Still, it would have been better than the 0.4% growth recorded in the second quarter, when Shanghai was on lockdown for two months to quell the Covid-19 outbreak.
Mr. Xi attaches great importance to social stability and national security, and his actions have often had the side effect of slowing economic growth and employment. Regulators have cracked down on the tech sector, contributing to widespread layoffs among younger employees. Dozens of national private property developers defaulted this year after Beijing discouraged property speculation. The big guys have fled the country.
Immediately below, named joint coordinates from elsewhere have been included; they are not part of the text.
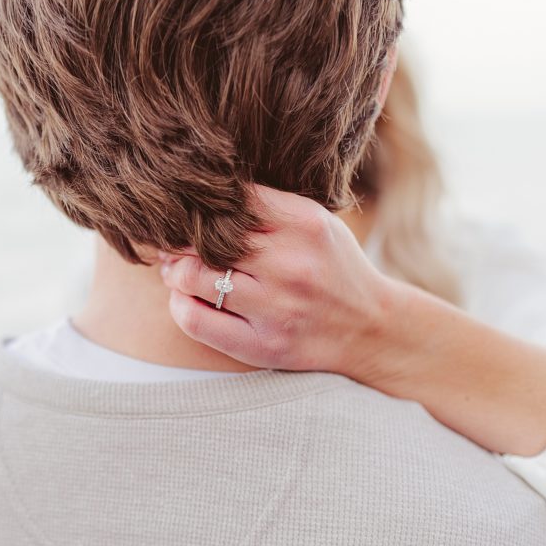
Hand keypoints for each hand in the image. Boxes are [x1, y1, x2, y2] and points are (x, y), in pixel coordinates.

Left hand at [159, 184, 396, 379]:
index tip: (191, 212)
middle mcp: (291, 266)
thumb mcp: (314, 222)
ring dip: (175, 272)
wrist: (371, 329)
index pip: (231, 200)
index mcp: (305, 224)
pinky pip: (196, 321)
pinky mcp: (262, 346)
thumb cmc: (332, 267)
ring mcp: (276, 310)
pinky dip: (180, 305)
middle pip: (204, 240)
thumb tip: (199, 199)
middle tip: (174, 244)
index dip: (202, 204)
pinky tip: (186, 298)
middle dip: (180, 240)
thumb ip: (266, 207)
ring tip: (177, 270)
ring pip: (193, 279)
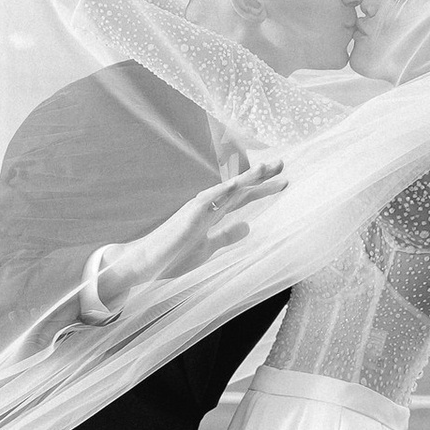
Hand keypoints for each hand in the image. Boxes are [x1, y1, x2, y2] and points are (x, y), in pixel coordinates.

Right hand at [91, 149, 283, 314]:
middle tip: (282, 165)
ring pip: (226, 189)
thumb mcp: (208, 247)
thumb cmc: (173, 255)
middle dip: (260, 177)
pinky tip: (236, 184)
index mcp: (213, 214)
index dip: (263, 190)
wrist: (145, 265)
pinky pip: (207, 202)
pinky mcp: (187, 218)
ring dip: (245, 178)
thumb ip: (227, 236)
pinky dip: (222, 192)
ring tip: (265, 168)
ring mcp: (197, 210)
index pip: (242, 199)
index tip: (284, 182)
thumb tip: (248, 226)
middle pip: (239, 189)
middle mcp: (207, 207)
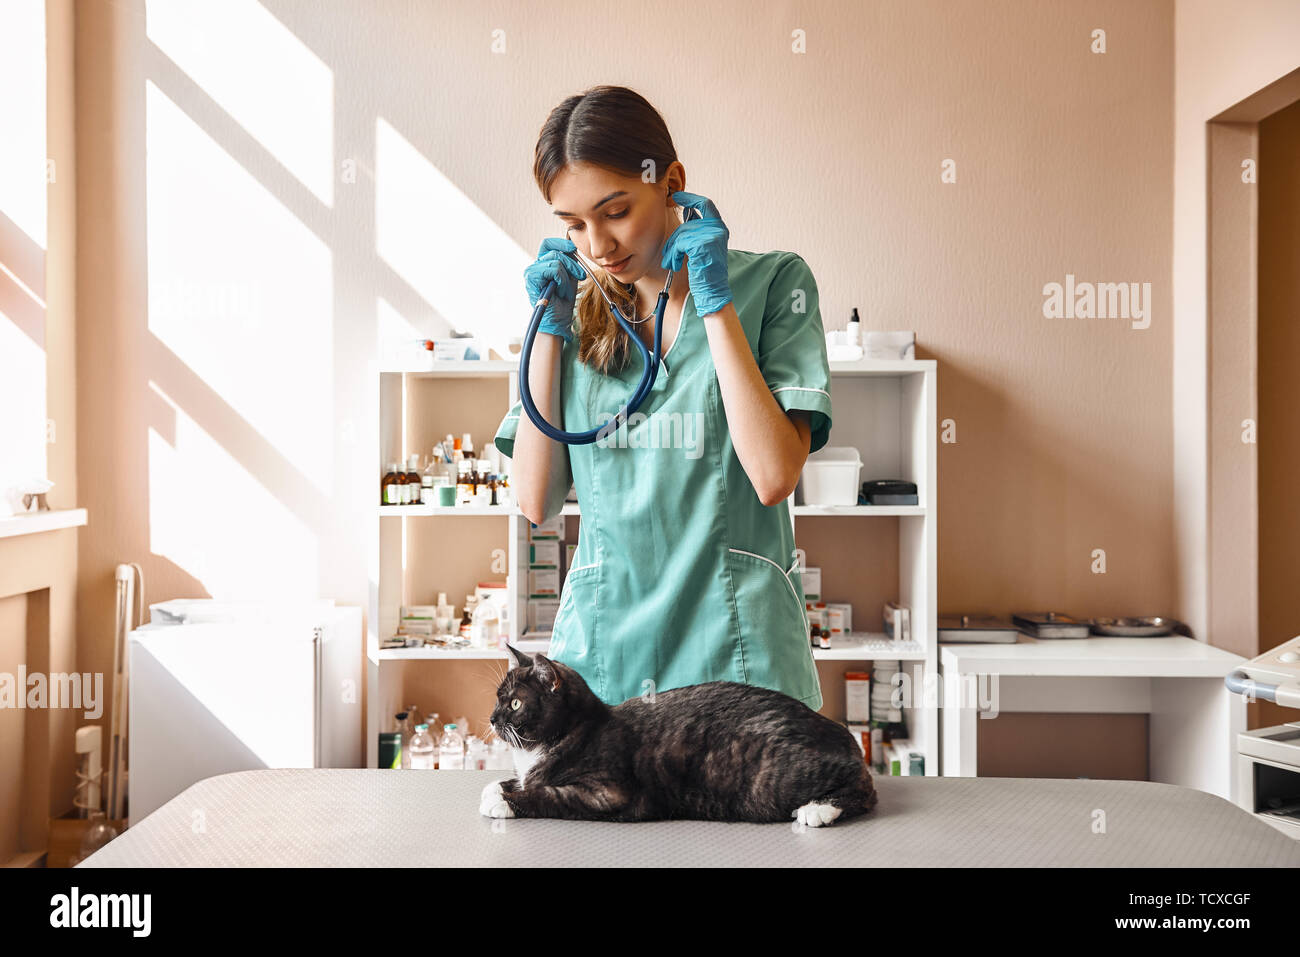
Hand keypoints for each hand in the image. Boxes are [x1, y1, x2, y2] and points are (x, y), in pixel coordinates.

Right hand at [524, 238, 586, 340]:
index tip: (573, 249)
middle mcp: (535, 267)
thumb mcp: (570, 277)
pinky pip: (553, 269)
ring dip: (566, 276)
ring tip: (565, 290)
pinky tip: (559, 291)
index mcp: (542, 265)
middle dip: (572, 263)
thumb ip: (569, 262)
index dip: (561, 243)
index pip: (548, 244)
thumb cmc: (563, 301)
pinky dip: (561, 280)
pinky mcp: (531, 278)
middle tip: (581, 276)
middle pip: (555, 251)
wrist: (558, 320)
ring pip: (556, 260)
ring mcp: (531, 272)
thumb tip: (572, 248)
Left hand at [660, 190, 732, 316]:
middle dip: (674, 240)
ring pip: (681, 235)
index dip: (690, 198)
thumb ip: (696, 232)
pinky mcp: (703, 245)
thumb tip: (682, 221)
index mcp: (719, 228)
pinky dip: (674, 254)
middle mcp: (718, 229)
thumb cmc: (705, 273)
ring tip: (672, 262)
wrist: (712, 291)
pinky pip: (680, 243)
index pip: (705, 204)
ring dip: (672, 250)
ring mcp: (712, 236)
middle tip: (668, 254)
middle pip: (687, 224)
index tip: (677, 196)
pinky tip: (675, 264)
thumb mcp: (703, 247)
Municipal lockdowns to contain the Covid-19 outbreak have taken a heavy toll.
Questions have long been raised as to whether China’s economic growth figures will swell or even out somewhat from one year to the next. But until recently, China also released more detailed data that allowed us to draw conclusions about the overall health of the economy.
One such indicator is the rising value of new office buildings, railways and other investment projects. But since last year, China has stopped publishing data on inflation in construction costs.
Diana Choileva, chief economist at Enodo Economics, a London consulting firm, said this made it difficult to calculate the true value of new investments. So while the total amount invested is still available, it’s no longer clear what that money is actually buying.
Underlying data were available for China’s international trade, the main driver of growth. However, in the summer the discrepancies began to become apparent.
China’s General Administration of Customs reported that exports to the US and Europe soared through August. However, the number of containers leaving Chinese ports for these destinations remained flat.
The average price that Chinese factories charge wholesalers has changed little. Few economists believe China is making more money from exports through inflation. Despite rising export statistics, the container stagnation has led China to overstate the value of its shipments to customs officials as part of a complex strategy to move money out of China by exporters. coincided with the economic downturn of
There are other indications that the actual export of goods is currently in trouble. Taiwan has trade patterns very similar to mainland China, and on Oct. 7, Taiwan reported an unexpectedly sharp drop in her September imports and exports.
The cost of shipping each container from China to the US or Europe has also dropped significantly over the past year. Further decline in September. According to Container xChange, an online container logistics platform, the cost of loading a container onto an East China ship for delivery to Los Angeles has plummeted by more than half this year so far. It suggests that there are few factories.
Container xChange CEO and Co-Founder Christian Roeloffs said:
Another problem is that when China publishes data, it sometimes doesn’t explain much about how the data is calculated. Derek Scissors, a senior fellow on China and India at the American Enterprise Institute in Washington, said he had previously been unable to get answers from Chinese officials about how certain investment statistics were calculated. said it was done. However, in recent years they have become less willing to discuss their data.
The postponement of Monday’s release of economic data had little visible impact on China’s financial markets on Tuesday. Hong Kong stocks surged as UK tax changes preceded a global rally in stock markets. The stock markets in Shanghai and Shenzhen were little changed as they were more isolated from international events and tightly controlled by Chinese authorities.
However, delays could adversely affect China’s image in financial markets.
“If delays start to become the norm, confidence in official economic data and the professionalism of the Chinese bureaucracy could erode,” said Julian Evans-Pritchard, senior China economist at Capital Economics.